> **Exercise description**: Can you write the next part of the article below on wine-quality scores and written wine descriptions, picking up right after its last line?

There is a constant stream of discussion about wine reviewers, and their activities. The wine reviews themselves, however, tend to consist of one of only two things: word descriptions and / or numerical scores. I have recently listed a few other approaches to reviewing wine (If not scores or words to describe wine quality, then what?), but none of these have really caught on.

The main issue with wine-quality scores is that they give the illusion of being mathematical without having any useful mathematical properties. This is unfortunate, because the apparent precision of the numbers gives an illusion of accuracy. Potentially useful mathematical properties include objectivity and repeatability. However, objectivity does not apply even for supposedly objective and repeatable scoring schemes, like the one developed at the University of California Davis, since the scores are an amalgam of disconnected sub-scores. However, the main issue is lack of repeatability, especially between tasters. This causes confusion, because people naturally interpret numbers by comparing them to other numbers. After all, 5 apples is 5 apples no matter who counts them; but this simple mathematical property does not apply to wine-quality scores.

The main issue with word descriptions of wine, on the other hand, is the ambiguity of languages, compared to the use of a mathematical language (see my post Are words better than numbers for describing wine quality?).

Ambiguity creates a number of limitations, including: imprecision, so that we cannot evaluate the wines; non-uniformity, so that we cannot compare descriptions; and impracticality, due to flowery or pompous wording (eg. see The noble art of wine pretension).

One response to this situation has been the development of formal tasting sheets, where we simply tick the boxes or choose from among a pre-defined list of words; but professional wine commentators eschew such artifices.

This has lead some people to try to quantitatively investigate the actual degree of uniformity and precision among wine descriptions by professional commentators. The one I will discuss here is:

Bernard Chen, Valentin Velchev, James Palmer and Travis Atkison (2018) Wineinformatics: a quantitative analysis of wine reviewers. Fermentation 4: 82. [www.mdpi.com/2311-5637/4/4/82] (PDF download)

> **The data**:
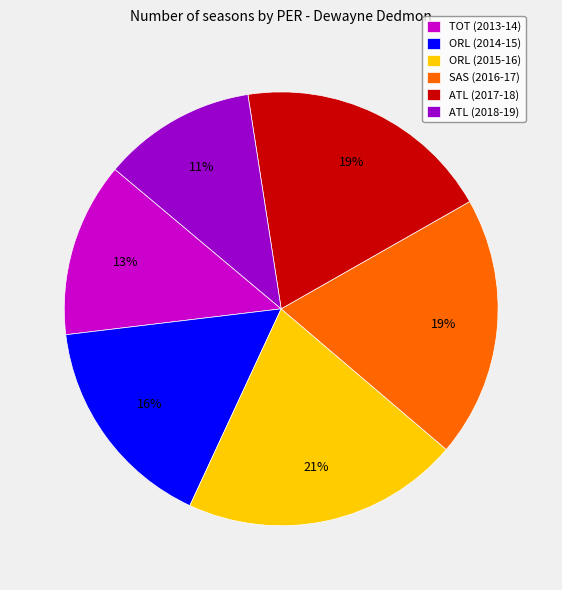

To the nearest percent, what portion does ORL (2014-15) represent?

16%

> **Response area**:
This paper is interesting because it represents an attempt to tackle a fairly tricky problem — turning words into numbers.

The authors have chosen to give their general approach the new name Wineinformatics, because they have taken on the challenging task of trying to quantitatively evaluate word descriptions of wine. This type of language processing is relatively new — previous work has obviously focused on mathematical analysis of numbers. This is why we developed the mathematical language in the first place, because quantitative analysis is then relatively easy. Trying to extract quantitative information from a set of words in any meaningful way is orders of magnitude more difficult.

The authors have been tackling this problem for the past few years, applying various techniques from the field of Data Mining to wine sensory reviews. They have now produced a “brand-new dataset that contains more than 100,000 wine reviews”, derived from online reviews produced for the Wine Spectator magazine. In this new paper, they have used this dataset “to quantitatively evaluate the consistency of the Wine Spectator and all of its major reviewers”.

That is, do the reviewers use the same words to describe wines that get the same quality scores?

Methods

The approach to turning words into numbers is based on what the authors call the  Computational Wine Wheel. In essence, this tries to find words held in common between the written reviews, while taking into account that many words are nearly synonyms.

The idea, then, is to group possible synonyms together, representing a single concept. For example, the expressions “high tannins”, “full tannins”, “lush tannins” and “rich tannins” could all be grouped as Tannins_High. All reviews that contain any of these individual expressions would then be scored as possessing this single general concept.

This approach reduces the individually worded reviews from their unique form into a standardized form. The end result is a binary matrix showing the presence or absence of each of the pre-defined concepts for each of the reviews in the dataset — some of the concepts are shown in the following word cloud. The 107,107 reviews in the dataset cover the years 2006–2015, including all wines with a quality score of 80+. There were 10 reviewers in the dataset, although one of them (Gillian Sciaretta) had only a small number of reviews (428) and was thus excluded from the analysis.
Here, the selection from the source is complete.